Dresen told lawmakers he didn’t have specific details on the sources of cyberattacks, including how the attacks originated from China versus Russia.
“It’s just significant in terms of the daily barrage that we hold and hold off to protect ourselves,” Mr. Dresen said.
According to the FBI’s Internet Crime Complaint Center, the healthcare sector was the top target for ransomware attackers in 2022. The FBI collected 870 complaints last year suggesting that organizations with critical infrastructure fell victim to ransomware, and 210 of those complaints came from the healthcare sector, according to the FBI’s 2022 Internet Crime Report.

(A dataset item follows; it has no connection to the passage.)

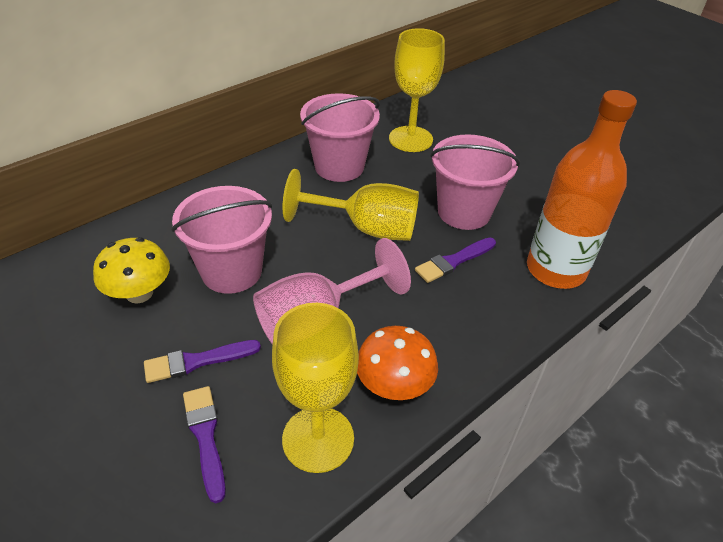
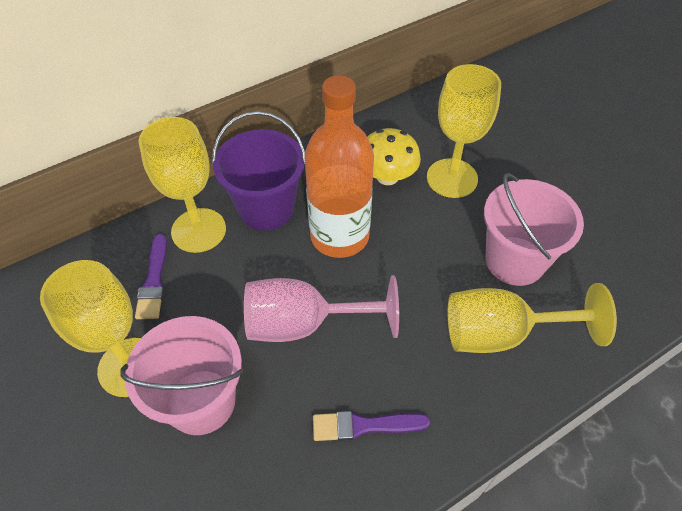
orange mushroom: [357,326,438,400] = 1 -> none = 0
pink bucket: [171,186,272,294] [300,93,380,182] [430,134,520,230] = 3 -> [120,316,243,435] [484,173,584,286] = 2
purple brush: [144,340,261,383] [183,386,226,503] [415,237,496,283] = 3 -> [135,234,167,319] [313,411,430,441] = 2
purple bucket: none = 0 -> [212,111,305,230] = 1
yellow goblet: [272,303,359,473] [283,169,419,241] [389,28,445,152] = 3 -> [40,260,141,397] [139,117,226,253] [427,64,501,198] [448,283,617,353] = 4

All other critical infrastructure sectors lagged behind healthcare in terms of complaints, with healthcare registering more complaints than several other industries combined, such as energy, transportation and manufacturing. The FBI’s report states that not everyone reports ransomware incidents to their Internet Crime Complaint Center, so the full extent of ransomware damage could be greater.
The healthcare sector was hit by ransomware last year. For example, in November 2021, American, Australian and British cyber officials said Iran-sponsored cyber attackers had targeted victims in the US healthcare and transportation sectors.
In June 2022, FBI Director Christopher A. Wray said Iran-sponsored cyberattackers planned to attack Boston Children’s Hospital but were stopped.
The Biden administration has taken steps to leak critical information to its favorite cyber defenders.
The Biden administration created the Joint Cyber Defense Collaborative in 2021 to bring national security and law enforcement agencies together with technology and cyber firms to combat hackers and ransomware attackers.
President Biden’s long-awaited National Cybersecurity Strategy, unveiled this month, tasked law enforcement, intelligence agencies and other cyber officials with identifying intelligence needs of digital defenders and said they would work to share alerts and threat indicators with public and private partners.
“The federal government will increase the speed and scope of cyber threat information sharing to proactively alert cyber defenders and notify victims when the government has information that an organization is under active attack or may already be compromised.” it in strategy.
As the Biden administration works to implement its cyber plan, it will have every reason to rush. A data breach that affected a health insurance market in Washington last week exposed sensitive personal information, such as social security numbers, linked to lawmakers, their families and congressional workers, including outside of government.